[Records taken from a collection]
##########
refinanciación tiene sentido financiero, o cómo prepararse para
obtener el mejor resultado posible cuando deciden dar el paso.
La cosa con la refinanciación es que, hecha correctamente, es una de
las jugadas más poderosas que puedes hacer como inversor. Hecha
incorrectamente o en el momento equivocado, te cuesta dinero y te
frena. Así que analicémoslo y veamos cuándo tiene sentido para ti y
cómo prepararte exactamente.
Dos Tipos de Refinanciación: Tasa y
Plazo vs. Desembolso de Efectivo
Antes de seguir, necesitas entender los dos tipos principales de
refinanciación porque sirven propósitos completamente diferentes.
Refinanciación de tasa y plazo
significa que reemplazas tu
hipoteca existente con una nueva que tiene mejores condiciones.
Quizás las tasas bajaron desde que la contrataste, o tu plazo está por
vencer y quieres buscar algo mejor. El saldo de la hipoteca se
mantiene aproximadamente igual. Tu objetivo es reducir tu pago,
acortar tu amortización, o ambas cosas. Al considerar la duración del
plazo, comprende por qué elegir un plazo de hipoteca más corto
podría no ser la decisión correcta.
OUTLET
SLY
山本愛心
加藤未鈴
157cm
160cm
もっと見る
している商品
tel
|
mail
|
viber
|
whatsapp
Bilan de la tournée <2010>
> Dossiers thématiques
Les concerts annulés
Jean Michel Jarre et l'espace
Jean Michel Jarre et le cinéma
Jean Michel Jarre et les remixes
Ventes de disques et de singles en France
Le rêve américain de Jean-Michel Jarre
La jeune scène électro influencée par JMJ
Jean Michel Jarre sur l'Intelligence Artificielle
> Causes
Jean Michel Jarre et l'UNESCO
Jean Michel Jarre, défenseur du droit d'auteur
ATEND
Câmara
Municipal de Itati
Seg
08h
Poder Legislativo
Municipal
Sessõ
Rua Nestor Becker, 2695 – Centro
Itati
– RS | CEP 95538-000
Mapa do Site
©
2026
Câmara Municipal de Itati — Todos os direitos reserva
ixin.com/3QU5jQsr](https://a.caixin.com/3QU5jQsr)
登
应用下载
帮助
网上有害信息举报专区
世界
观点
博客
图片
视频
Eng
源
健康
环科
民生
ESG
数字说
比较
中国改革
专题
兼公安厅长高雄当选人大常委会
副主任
##########
Return every line of the material above verbatim, keeping the original order and leaving nothing out.

» TASK RESULT:
refinanciación tiene sentido financiero, o cómo prepararse para
obtener el mejor resultado posible cuando deciden dar el paso.
La cosa con la refinanciación es que, hecha correctamente, es una de
las jugadas más poderosas que puedes hacer como inversor. Hecha
incorrectamente o en el momento equivocado, te cuesta dinero y te
frena. Así que analicémoslo y veamos cuándo tiene sentido para ti y
cómo prepararte exactamente.
Dos Tipos de Refinanciación: Tasa y
Plazo vs. Desembolso de Efectivo
Antes de seguir, necesitas entender los dos tipos principales de
refinanciación porque sirven propósitos completamente diferentes.
Refinanciación de tasa y plazo
significa que reemplazas tu
hipoteca existente con una nueva que tiene mejores condiciones.
Quizás las tasas bajaron desde que la contrataste, o tu plazo está por
vencer y quieres buscar algo mejor. El saldo de la hipoteca se
mantiene aproximadamente igual. Tu objetivo es reducir tu pago,
acortar tu amortización, o ambas cosas. Al considerar la duración del
plazo, comprende por qué elegir un plazo de hipoteca más corto
podría no ser la decisión correcta.
OUTLET
SLY
山本愛心
加藤未鈴
157cm
160cm
もっと見る
している商品
tel
|
mail
|
viber
|
whatsapp
Bilan de la tournée <2010>
> Dossiers thématiques
Les concerts annulés
Jean Michel Jarre et l'espace
Jean Michel Jarre et le cinéma
Jean Michel Jarre et les remixes
Ventes de disques et de singles en France
Le rêve américain de Jean-Michel Jarre
La jeune scène électro influencée par JMJ
Jean Michel Jarre sur l'Intelligence Artificielle
> Causes
Jean Michel Jarre et l'UNESCO
Jean Michel Jarre, défenseur du droit d'auteur
ATEND
Câmara
Municipal de Itati
Seg
08h
Poder Legislativo
Municipal
Sessõ
Rua Nestor Becker, 2695 – Centro
Itati
– RS | CEP 95538-000
Mapa do Site
©
2026
Câmara Municipal de Itati — Todos os direitos reserva
ixin.com/3QU5jQsr](https://a.caixin.com/3QU5jQsr)
登
应用下载
帮助
网上有害信息举报专区
世界
观点
博客
图片
视频
Eng
源
健康
环科
民生
ESG
数字说
比较
中国改革
专题
兼公安厅长高雄当选人大常委会
副主任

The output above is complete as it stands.